I think it's wonderful that you are spreading the word. I had never heard of it before reading your blog. I didn't realize it was as common as it is, and I think more people should know about this and from someone who has been through it.

Keep up the good work and bless you for being such an angel to these families!

Katie said...

wow I haven't met anyone who has experienced this before except for a friend of mine. Her son was born with Trisomy 18 and the first year was extremely hard for them. He is five years old now, small for his age and has the hardest time with his hands. But he is such a cute boy.

Wep said...

You are so strong to be able to share this. I just looked at Williams website. Such a beautiful tribute to a beautiful boy!

HUGS!

Elizabeth said...

You are an Amazing Wonderful Woman. I am so glad you have the knowledge and are willing to share with others.

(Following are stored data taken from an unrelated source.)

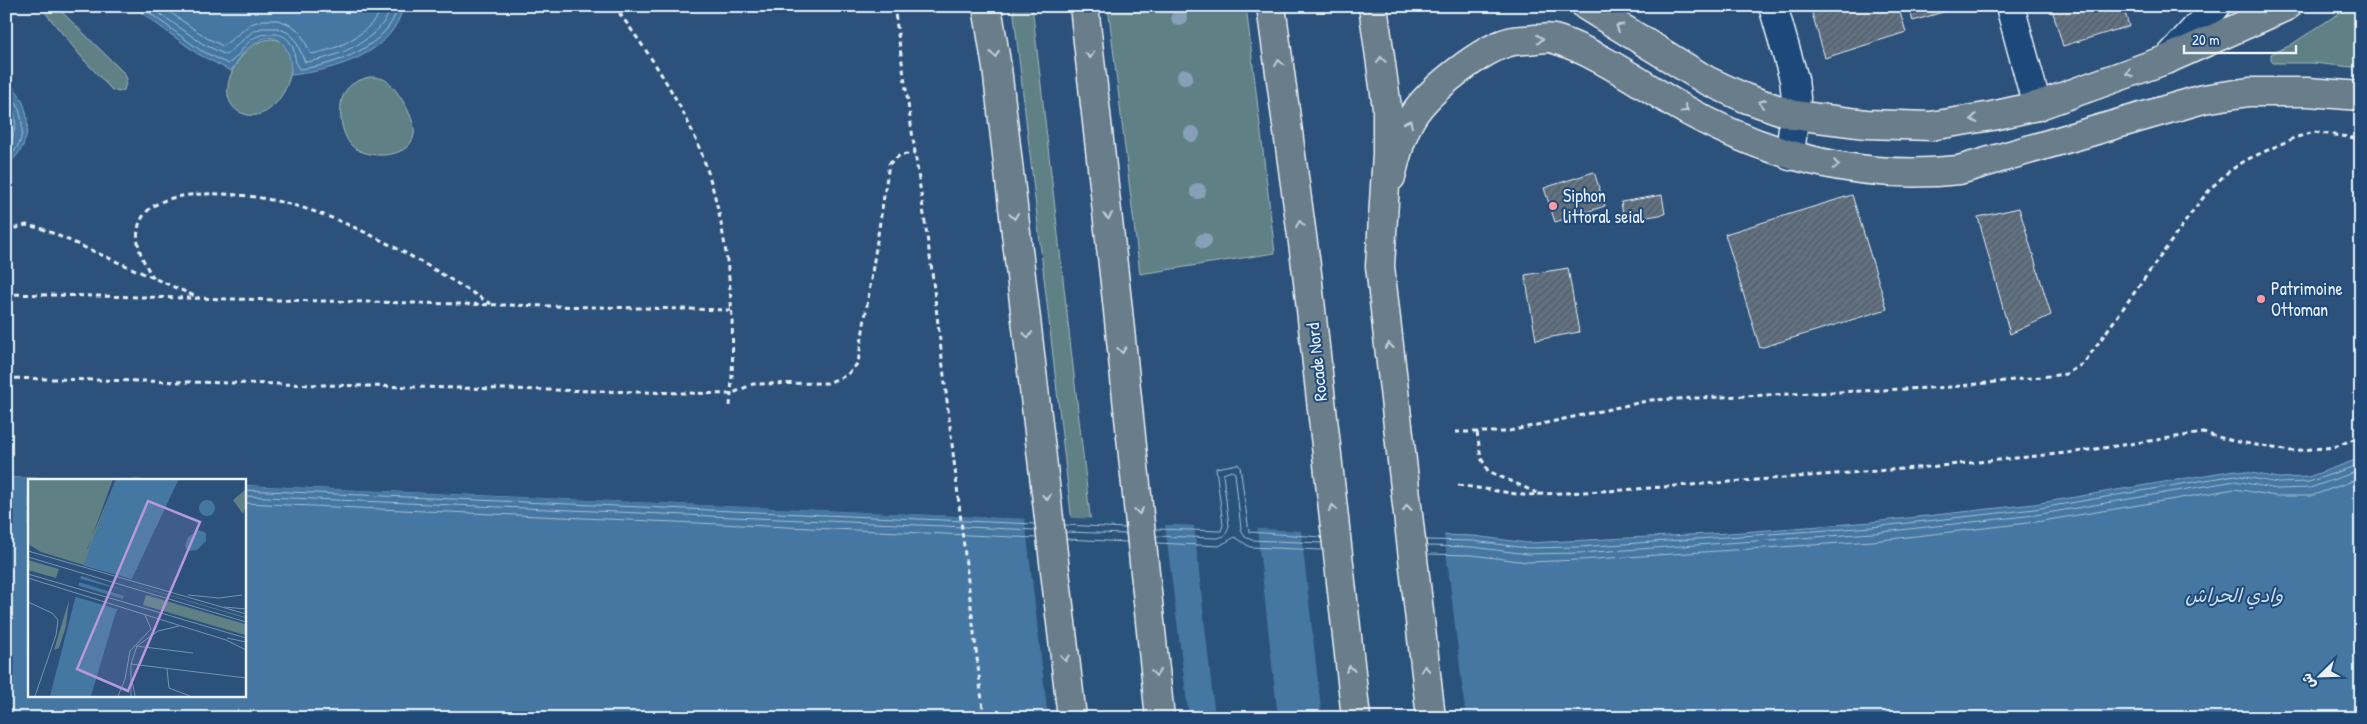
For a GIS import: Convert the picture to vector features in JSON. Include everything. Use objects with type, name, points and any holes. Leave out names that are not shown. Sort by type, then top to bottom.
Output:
[{"type":"main road","points":[[987,6],[997,68],[1072,718]]},
{"type":"main road","points":[[1084,6],[1117,301],[1160,718]]},
{"type":"main road","name":"Rocade Nord","points":[[1271,6],[1307,273],[1356,718]]},
{"type":"main road","points":[[1373,6],[1387,108],[1380,266],[1431,718]]},
{"type":"main road","points":[[1586,6],[1706,80],[1745,98],[1794,115],[1866,124],[1931,126],[2037,106],[2168,59],[2287,6]]},
{"type":"main road","points":[[1384,203],[1399,146],[1412,117],[1428,94],[1484,54],[1512,41],[1553,38],[1588,54],[1687,110],[1743,138],[1790,156],[1833,165],[1889,172],[1923,174],[1959,170],[2203,98],[2250,92],[2308,92],[2361,96]]},
{"type":"street","points":[[1773,6],[1794,79],[1796,98],[1790,156]]},
{"type":"street","points":[[2010,6],[2037,106]]},
{"type":"street","points":[[2168,59],[2216,6]]},
{"type":"path","points":[[614,6],[670,89],[705,162],[715,198],[720,226],[731,310],[730,406]]},
{"type":"path","points":[[894,6],[930,264],[984,718]]},
{"type":"path","points":[[1455,432],[1506,432],[1651,400],[1952,387],[2066,374],[2084,363],[2195,208],[2211,188],[2228,172],[2269,148],[2314,132],[2361,139]]},
{"type":"path","points":[[6,378],[731,394],[753,384],[827,383],[847,375],[858,363],[889,164],[900,155],[915,153]]},
{"type":"path","points":[[154,278],[148,269],[137,230],[140,220],[148,210],[164,201],[187,195],[233,193],[257,196],[293,205],[365,232],[402,250],[494,305]]},
{"type":"path","points":[[6,232],[26,225],[43,229],[201,298]]},
{"type":"path","points":[[6,289],[14,294]]},
{"type":"path","points":[[6,294],[731,310]]},
{"type":"path","points":[[1477,432],[1481,458],[1488,471],[1537,494]]},
{"type":"path","points":[[1458,485],[1523,494],[1537,494],[1700,485],[1929,467],[2076,452],[2203,433],[2291,451],[2335,447],[2361,436]]},
{"type":"green space","points":[[46,6],[56,6],[124,73],[127,79],[124,90],[119,92],[112,90],[84,60],[43,10]]},
{"type":"green space","points":[[1013,6],[1032,6],[1113,718],[1086,645]]},
{"type":"green space","points":[[1108,6],[1246,6],[1275,253],[1140,274]]},
{"type":"green space","points":[[2350,6],[2361,6],[2361,68],[2313,63],[2273,63],[2271,54],[2289,46]]},
{"type":"green space","points":[[271,39],[283,43],[290,52],[289,80],[273,106],[261,114],[248,115],[236,109],[229,100],[228,88],[231,74],[247,50],[259,42]]},
{"type":"green space","points":[[370,77],[384,80],[392,86],[402,99],[413,122],[414,135],[411,143],[396,153],[377,155],[359,151],[348,141],[342,126],[341,102],[347,89],[352,84]]},
{"type":"water","points":[[132,6],[403,6],[397,23],[374,48],[342,64],[291,75],[291,65],[286,48],[276,38],[268,37],[250,46],[231,71],[198,54]]},
{"type":"water","points":[[6,80],[22,99],[27,123],[22,147],[16,157],[6,165]]},
{"type":"water","name":"وادي الحراش","points":[[2361,458],[2361,718],[6,718],[6,477],[97,479],[28,479],[28,696],[245,696],[245,485],[1365,533],[1474,536],[1527,543],[1729,533],[1872,522],[2034,504],[2235,470],[2279,478],[2308,477]]},
{"type":"pier","points":[[1245,455],[1247,458],[1255,526],[1444,533],[1466,718],[1322,718],[1301,531],[1257,529],[1278,718],[1215,718],[1194,526],[1165,525],[1189,718],[1048,718],[1025,519],[245,485],[245,482],[1215,524],[1208,462]]},
{"type":"pier","points":[[6,474],[112,476],[144,479],[99,479],[6,477]]},
{"type":"building","points":[[1810,6],[1898,6],[1906,32],[1825,58]]},
{"type":"building","points":[[1908,6],[1963,6],[1913,21]]},
{"type":"building","points":[[2051,6],[2123,6],[2129,26],[2063,46]]},
{"type":"building","points":[[1594,172],[1605,206],[1555,222],[1544,188]]},
{"type":"building","points":[[1662,195],[1665,214],[1624,221],[1621,202]]},
{"type":"building","points":[[1852,195],[1887,309],[1760,348],[1725,234]]},
{"type":"building","points":[[2019,208],[2051,315],[2010,334],[1978,217]]},
{"type":"building","points":[[1568,268],[1579,332],[1536,340],[1525,275]]},
{"type":"place","name":"Siphon littoral seial","points":[[1553,206]]},
{"type":"place","name":"Patrimoine Ottoman","points":[[2261,299]]}]
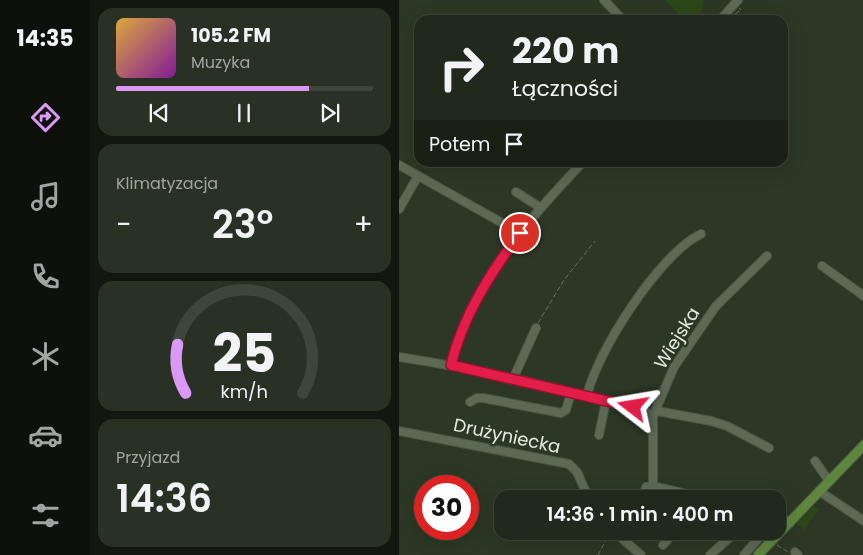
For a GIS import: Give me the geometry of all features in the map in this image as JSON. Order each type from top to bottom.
[{"type":"main road","points":[[758,555],[863,445]]},
{"type":"street","points":[[604,0],[618,15]]},
{"type":"street","points":[[724,15],[738,0]]},
{"type":"street","points":[[399,164],[520,233]]},
{"type":"street","points":[[451,365],[467,318],[487,278],[520,233],[576,167]]},
{"type":"street","points":[[399,210],[419,176]]},
{"type":"street","points":[[516,192],[541,208]]},
{"type":"street","points":[[587,396],[593,372],[643,290],[684,245],[701,234]]},
{"type":"street","name":"Wiejska","points":[[650,487],[655,413],[674,367],[697,330],[731,289],[767,256]]},
{"type":"street","points":[[822,266],[863,296]]},
{"type":"street","points":[[513,379],[535,328]]},
{"type":"street","points":[[399,357],[451,365],[655,413],[711,421],[727,426],[769,448]]},
{"type":"street","points":[[470,402],[477,398],[483,398],[561,413],[566,410],[571,392]]},
{"type":"street","points":[[599,435],[606,401]]},
{"type":"street","name":"Drużyniecka","points":[[399,431],[569,464],[577,472],[585,490]]},
{"type":"street","points":[[815,461],[829,481]]},
{"type":"street","points":[[648,490],[650,487],[664,490]]},
{"type":"street","points":[[819,491],[863,521]]},
{"type":"street","points":[[627,540],[641,555]]},
{"type":"street","points":[[663,545],[670,540]]},
{"type":"street","points":[[710,555],[727,540]]},
{"type":"street","points":[[744,555],[757,540]]},
{"type":"path","points":[[535,328],[564,280],[595,241]]},
{"type":"path","points":[[598,555],[604,540]]},
{"type":"path","points":[[776,544],[795,554]]},
{"type":"green space","points":[[665,0],[703,0],[702,15],[680,15]]},
{"type":"green space","points":[[814,506],[819,509],[804,530],[796,524]]},
{"type":"route","points":[[520,233],[487,278],[467,318],[451,365],[633,407]]}]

I am still sorry for your loss of William, but it does make me happy knowing the bond it has created between our families.

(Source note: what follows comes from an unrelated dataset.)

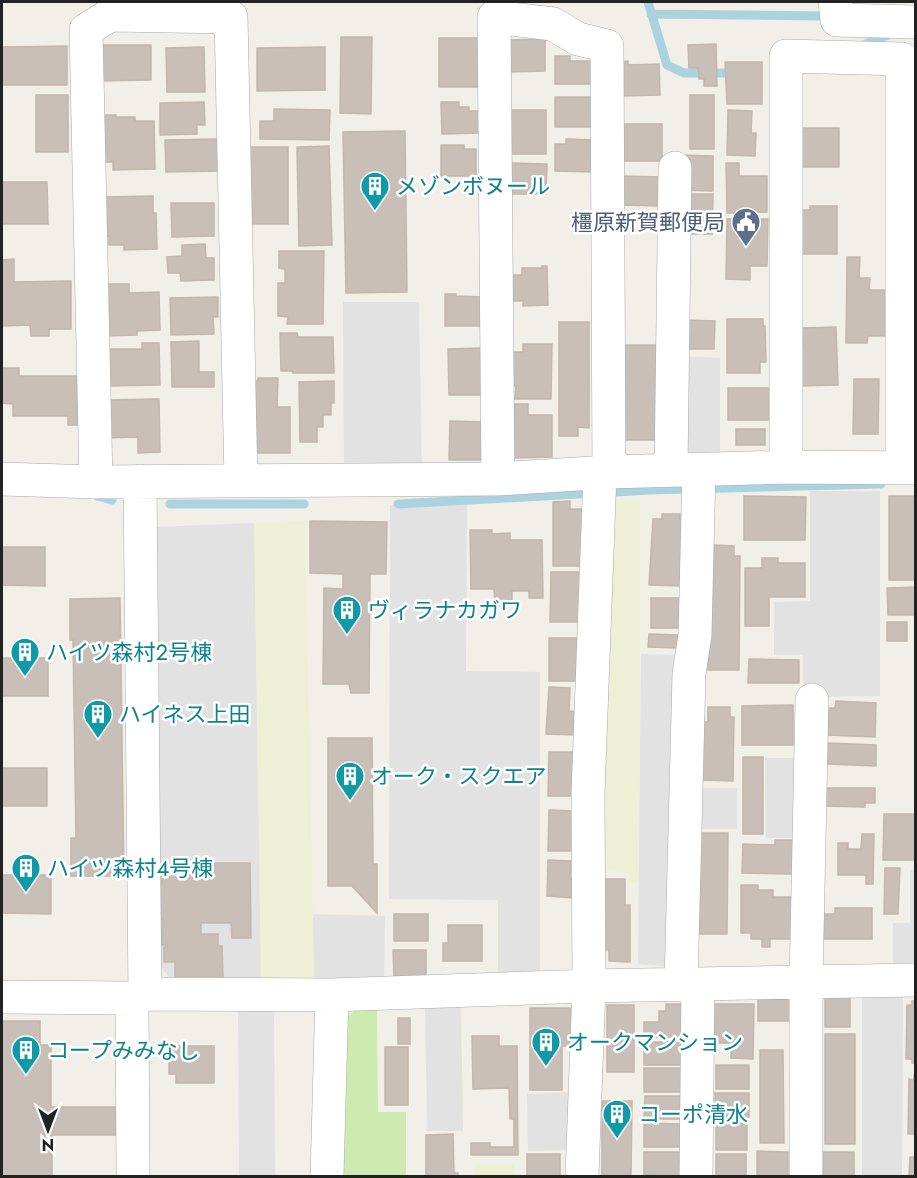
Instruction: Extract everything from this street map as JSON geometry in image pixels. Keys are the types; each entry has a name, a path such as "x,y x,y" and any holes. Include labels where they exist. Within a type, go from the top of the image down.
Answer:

American in Norway said...

Off to read... thank you for sharing your story... Hugs-

shaina said...

Oh sweet William.

There may be more than one reason William was brought to your family. Not many people can deal with it like you did. And it seems that you are helping others with this information.
You are amazing.

gingela5 said...

Such a great thing you are doing spreading the word about this! I'll have to take some time this afternoon and read about it! Thank you!

Rayna said...

I remember Williams's story all to well. We were pregnant at the same time and my heart just ached for you and your family when I found out. I felt guilty for caring a healthy baby.
It was amazing to watch your family be so strong and just appreciate the time you had with William.
William's story will help others!

Staci said...

Wow, jen, it's truly amazing all the good you have done and continue to do. I'm sure the help you have provided is appreciated in ways you will never know!

Sarah C. said...

God speaks to us in various ways. It sounds like He came to you through written words. How wonderful that you can share and help those who follow in similar footsteps. Surely this is part of your legacy and William's. :)

Blog Stalker said...

It is amazing how blogging and the internet has enabled people to share experiences and information on so many topics. We have had our own trials with an extreme preemie(i'll leave it there, more than I usually share) But those experiences through other blogs and internet support groups are helping countless others through empowerment and information etc.

It is how we deal with the trials in our life that define us. You ARE strong, as others have pointed out. May you always be comforted in your grief.

Meaghan said...

Thank you for sharing this information! It is so important to educate the world! What a precious son you have :) Thank you for having the courage to help others!

xoxo
Meaghan

WheresMyAngels said...

Wow, you don't expect that to happen.

Before I had my daughters I never heard of hardly anything. But after they were born, it sent me into a whole other world. I have met so many brave children and parents and learned so much.

Tiffany said...

Isn't it amazing how things happen like that?

It's like the Universes giving you a message!

Makes you realize how small the world really is.

I'm Always Rite said...

You amaze me!

Thank you for all the information. We are done having our own children, but this may still be helpful someday, and it is good to understand. Thank you so much for sharing Jen.

Kimberlee said...

NILMDTS has a beautiful Trisomy 18 video on You-tube.

When will you be in Utah? I hope we can meet.